▶ **PROBLEM REQUIREMENTS**
Pick up the article on new ward boundaries for Wychavon District Council after its last sentence and keep writing it.

A new political map for Wychavon District Council
Wychavon is set to have new boundaries for its council wards.
New wards for Wychavon District Council
Click map for high resolution version
Credit: contains Ordnance Survey data (c) Crown copyright and database rights 2022
The Local Government Boundary Commission is the independent body that draws these boundaries. It has reviewed Wychavon to make sure councillors will represent about the same number of electors, and that ward arrangements will help the council work effectively.
The Commission has published final recommendations for changes Wychavon District Council. It says residents should be represented by 43 councillors. This is two fewer than the current arrangements.
There will be two three-councillor wards, 12 two-councillor wards, and 13 single-councillor wards. This is five fewer wards than there are now. The boundaries of most wards have been changed in our final recommendations; eight will stay the same.
Publishing the recommendations Professor Colin Mellors, Chair of the Commission, said:
“We are very grateful to people in Wychavon. We looked at all the views they gave us. They helped us improve our earlier proposals.

▶ **RECORDED INFORMATION**
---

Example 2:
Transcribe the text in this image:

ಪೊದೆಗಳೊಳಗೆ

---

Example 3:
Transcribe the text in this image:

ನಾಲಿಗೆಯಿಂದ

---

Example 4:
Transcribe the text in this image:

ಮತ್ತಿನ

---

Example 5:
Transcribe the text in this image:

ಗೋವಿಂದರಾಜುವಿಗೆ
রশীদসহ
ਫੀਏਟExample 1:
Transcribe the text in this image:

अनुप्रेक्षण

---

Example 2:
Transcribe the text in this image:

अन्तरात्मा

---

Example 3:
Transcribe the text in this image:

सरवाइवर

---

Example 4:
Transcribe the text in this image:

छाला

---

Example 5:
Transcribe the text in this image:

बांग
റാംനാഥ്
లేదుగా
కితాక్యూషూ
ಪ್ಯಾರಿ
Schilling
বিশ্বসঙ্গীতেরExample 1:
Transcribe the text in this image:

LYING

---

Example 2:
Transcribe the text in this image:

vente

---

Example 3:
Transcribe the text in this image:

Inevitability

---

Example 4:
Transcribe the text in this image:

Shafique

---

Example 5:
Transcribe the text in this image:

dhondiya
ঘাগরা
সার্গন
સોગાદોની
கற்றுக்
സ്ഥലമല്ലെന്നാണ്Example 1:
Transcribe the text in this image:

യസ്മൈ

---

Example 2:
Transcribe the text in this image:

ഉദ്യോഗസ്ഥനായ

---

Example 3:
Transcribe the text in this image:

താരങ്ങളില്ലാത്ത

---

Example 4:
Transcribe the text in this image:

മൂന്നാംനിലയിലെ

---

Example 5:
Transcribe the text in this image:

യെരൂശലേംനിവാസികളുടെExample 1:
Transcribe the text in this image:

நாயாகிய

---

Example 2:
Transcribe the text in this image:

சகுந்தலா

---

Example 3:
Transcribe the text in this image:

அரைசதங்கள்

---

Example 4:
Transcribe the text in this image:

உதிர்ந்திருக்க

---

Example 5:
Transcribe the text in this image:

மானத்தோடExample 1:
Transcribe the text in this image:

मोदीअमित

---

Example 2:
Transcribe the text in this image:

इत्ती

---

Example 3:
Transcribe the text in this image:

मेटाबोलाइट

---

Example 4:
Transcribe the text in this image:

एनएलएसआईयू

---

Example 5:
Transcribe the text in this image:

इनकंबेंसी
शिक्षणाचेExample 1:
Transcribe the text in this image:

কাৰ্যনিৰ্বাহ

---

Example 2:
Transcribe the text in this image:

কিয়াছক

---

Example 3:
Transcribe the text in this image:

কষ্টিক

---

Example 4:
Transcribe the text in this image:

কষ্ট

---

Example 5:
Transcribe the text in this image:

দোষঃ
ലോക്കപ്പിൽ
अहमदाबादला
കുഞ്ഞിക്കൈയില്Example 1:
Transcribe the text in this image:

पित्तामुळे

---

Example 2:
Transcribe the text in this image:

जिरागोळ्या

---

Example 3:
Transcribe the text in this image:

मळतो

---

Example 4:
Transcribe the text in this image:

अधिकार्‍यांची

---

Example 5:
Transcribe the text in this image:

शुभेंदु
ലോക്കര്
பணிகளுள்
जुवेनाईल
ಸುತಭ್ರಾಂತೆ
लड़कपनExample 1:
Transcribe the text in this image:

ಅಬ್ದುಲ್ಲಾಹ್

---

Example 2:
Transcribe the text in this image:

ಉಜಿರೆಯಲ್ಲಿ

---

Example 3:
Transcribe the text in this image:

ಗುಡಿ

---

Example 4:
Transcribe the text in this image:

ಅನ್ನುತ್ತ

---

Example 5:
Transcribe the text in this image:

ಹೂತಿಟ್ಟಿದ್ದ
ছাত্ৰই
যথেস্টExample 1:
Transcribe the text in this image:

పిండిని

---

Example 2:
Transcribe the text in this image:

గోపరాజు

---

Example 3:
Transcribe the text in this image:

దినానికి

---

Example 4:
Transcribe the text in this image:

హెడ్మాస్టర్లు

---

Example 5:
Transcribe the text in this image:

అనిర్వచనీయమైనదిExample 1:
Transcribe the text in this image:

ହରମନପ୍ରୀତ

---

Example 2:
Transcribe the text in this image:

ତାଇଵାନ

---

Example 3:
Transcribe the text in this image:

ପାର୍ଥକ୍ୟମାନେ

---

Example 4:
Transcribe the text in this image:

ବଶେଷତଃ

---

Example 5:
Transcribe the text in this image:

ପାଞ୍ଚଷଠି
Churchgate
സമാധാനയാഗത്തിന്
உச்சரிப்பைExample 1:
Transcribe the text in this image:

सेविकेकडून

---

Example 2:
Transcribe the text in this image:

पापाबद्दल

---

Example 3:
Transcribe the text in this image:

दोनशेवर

▶ **RESPONSE**
“We believe the new arrangements will guarantee electoral fairness while maintaining local ties.”
403 local residents and organisations made comments to help decide the new wards. Changes in response to what local people said include:
- Great Comberton and Little Comberton parishes placed in a Bredon Hill ward
- Wick parish placed in a Fladbury ward, rather than a Pershore ward
The Commission has made further changes to its earlier proposals. Details can be found on its website.
Parliament now needs to agree the changes. The new arrangements will then apply for the 2023 council elections.
Notes to editors:
For further information contact the Commission’s press office on 0330 500 1525 / 1250 or email firstname.lastname@example.org
An interactive map is available here.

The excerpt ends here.